THE TASK
Please reproduce each line of the data below as it stands.

MATERIAL SHOWN

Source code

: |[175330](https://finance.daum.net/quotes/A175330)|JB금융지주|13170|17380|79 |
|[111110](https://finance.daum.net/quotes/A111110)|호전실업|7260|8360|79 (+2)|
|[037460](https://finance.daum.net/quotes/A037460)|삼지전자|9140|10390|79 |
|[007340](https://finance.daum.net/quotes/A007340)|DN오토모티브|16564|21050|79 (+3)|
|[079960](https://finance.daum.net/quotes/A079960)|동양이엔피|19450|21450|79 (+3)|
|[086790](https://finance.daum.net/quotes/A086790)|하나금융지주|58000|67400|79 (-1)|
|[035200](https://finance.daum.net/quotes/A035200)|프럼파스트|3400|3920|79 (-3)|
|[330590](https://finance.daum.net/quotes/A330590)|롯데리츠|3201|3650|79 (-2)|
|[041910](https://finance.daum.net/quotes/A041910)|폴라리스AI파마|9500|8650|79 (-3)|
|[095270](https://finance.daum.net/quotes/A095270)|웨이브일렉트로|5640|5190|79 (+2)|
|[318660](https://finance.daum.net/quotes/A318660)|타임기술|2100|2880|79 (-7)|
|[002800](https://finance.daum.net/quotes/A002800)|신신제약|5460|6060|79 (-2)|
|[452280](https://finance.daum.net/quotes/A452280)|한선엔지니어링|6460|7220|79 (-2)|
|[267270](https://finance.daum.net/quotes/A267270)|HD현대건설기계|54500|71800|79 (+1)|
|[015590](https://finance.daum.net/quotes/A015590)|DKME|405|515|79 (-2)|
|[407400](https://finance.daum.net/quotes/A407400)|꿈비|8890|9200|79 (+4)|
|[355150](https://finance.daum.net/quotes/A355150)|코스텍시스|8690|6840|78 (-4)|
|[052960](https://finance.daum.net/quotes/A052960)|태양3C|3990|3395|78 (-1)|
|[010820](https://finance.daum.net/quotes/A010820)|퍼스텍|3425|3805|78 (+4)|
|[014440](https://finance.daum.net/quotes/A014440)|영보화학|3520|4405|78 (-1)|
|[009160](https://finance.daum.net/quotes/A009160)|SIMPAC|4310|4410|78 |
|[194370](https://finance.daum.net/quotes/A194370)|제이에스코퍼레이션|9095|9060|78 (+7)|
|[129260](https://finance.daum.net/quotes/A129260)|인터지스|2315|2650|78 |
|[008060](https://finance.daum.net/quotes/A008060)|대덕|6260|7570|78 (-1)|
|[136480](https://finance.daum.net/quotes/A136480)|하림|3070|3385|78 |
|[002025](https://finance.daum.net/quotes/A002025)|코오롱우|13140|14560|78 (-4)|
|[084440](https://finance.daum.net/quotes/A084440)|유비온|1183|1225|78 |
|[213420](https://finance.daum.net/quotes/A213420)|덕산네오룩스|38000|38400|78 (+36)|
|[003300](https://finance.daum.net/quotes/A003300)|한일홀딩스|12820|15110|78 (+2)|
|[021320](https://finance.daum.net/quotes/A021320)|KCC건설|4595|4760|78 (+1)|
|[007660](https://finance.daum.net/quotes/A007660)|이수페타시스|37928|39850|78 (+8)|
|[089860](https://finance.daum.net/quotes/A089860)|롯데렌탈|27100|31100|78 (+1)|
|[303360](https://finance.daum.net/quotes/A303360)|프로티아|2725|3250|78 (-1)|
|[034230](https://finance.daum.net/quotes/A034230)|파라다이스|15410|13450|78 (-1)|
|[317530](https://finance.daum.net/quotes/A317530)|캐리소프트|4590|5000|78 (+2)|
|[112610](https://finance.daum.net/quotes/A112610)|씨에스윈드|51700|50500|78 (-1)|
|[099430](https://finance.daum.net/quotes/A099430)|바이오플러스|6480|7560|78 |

RESPONSE FOR THIS EXERCISE
Source code

: |[175330](https://finance.daum.net/quotes/A175330)|JB금융지주|13170|17380|79 |
|[111110](https://finance.daum.net/quotes/A111110)|호전실업|7260|8360|79 (+2)|
|[037460](https://finance.daum.net/quotes/A037460)|삼지전자|9140|10390|79 |
|[007340](https://finance.daum.net/quotes/A007340)|DN오토모티브|16564|21050|79 (+3)|
|[079960](https://finance.daum.net/quotes/A079960)|동양이엔피|19450|21450|79 (+3)|
|[086790](https://finance.daum.net/quotes/A086790)|하나금융지주|58000|67400|79 (-1)|
|[035200](https://finance.daum.net/quotes/A035200)|프럼파스트|3400|3920|79 (-3)|
|[330590](https://finance.daum.net/quotes/A330590)|롯데리츠|3201|3650|79 (-2)|
|[041910](https://finance.daum.net/quotes/A041910)|폴라리스AI파마|9500|8650|79 (-3)|
|[095270](https://finance.daum.net/quotes/A095270)|웨이브일렉트로|5640|5190|79 (+2)|
|[318660](https://finance.daum.net/quotes/A318660)|타임기술|2100|2880|79 (-7)|
|[002800](https://finance.daum.net/quotes/A002800)|신신제약|5460|6060|79 (-2)|
|[452280](https://finance.daum.net/quotes/A452280)|한선엔지니어링|6460|7220|79 (-2)|
|[267270](https://finance.daum.net/quotes/A267270)|HD현대건설기계|54500|71800|79 (+1)|
|[015590](https://finance.daum.net/quotes/A015590)|DKME|405|515|79 (-2)|
|[407400](https://finance.daum.net/quotes/A407400)|꿈비|8890|9200|79 (+4)|
|[355150](https://finance.daum.net/quotes/A355150)|코스텍시스|8690|6840|78 (-4)|
|[052960](https://finance.daum.net/quotes/A052960)|태양3C|3990|3395|78 (-1)|
|[010820](https://finance.daum.net/quotes/A010820)|퍼스텍|3425|3805|78 (+4)|
|[014440](https://finance.daum.net/quotes/A014440)|영보화학|3520|4405|78 (-1)|
|[009160](https://finance.daum.net/quotes/A009160)|SIMPAC|4310|4410|78 |
|[194370](https://finance.daum.net/quotes/A194370)|제이에스코퍼레이션|9095|9060|78 (+7)|
|[129260](https://finance.daum.net/quotes/A129260)|인터지스|2315|2650|78 |
|[008060](https://finance.daum.net/quotes/A008060)|대덕|6260|7570|78 (-1)|
|[136480](https://finance.daum.net/quotes/A136480)|하림|3070|3385|78 |
|[002025](https://finance.daum.net/quotes/A002025)|코오롱우|13140|14560|78 (-4)|
|[084440](https://finance.daum.net/quotes/A084440)|유비온|1183|1225|78 |
|[213420](https://finance.daum.net/quotes/A213420)|덕산네오룩스|38000|38400|78 (+36)|
|[003300](https://finance.daum.net/quotes/A003300)|한일홀딩스|12820|15110|78 (+2)|
|[021320](https://finance.daum.net/quotes/A021320)|KCC건설|4595|4760|78 (+1)|
|[007660](https://finance.daum.net/quotes/A007660)|이수페타시스|37928|39850|78 (+8)|
|[089860](https://finance.daum.net/quotes/A089860)|롯데렌탈|27100|31100|78 (+1)|
|[303360](https://finance.daum.net/quotes/A303360)|프로티아|2725|3250|78 (-1)|
|[034230](https://finance.daum.net/quotes/A034230)|파라다이스|15410|13450|78 (-1)|
|[317530](https://finance.daum.net/quotes/A317530)|캐리소프트|4590|5000|78 (+2)|
|[112610](https://finance.daum.net/quotes/A112610)|씨에스윈드|51700|50500|78 (-1)|
|[099430](https://finance.daum.net/quotes/A099430)|바이오플러스|6480|7560|78 |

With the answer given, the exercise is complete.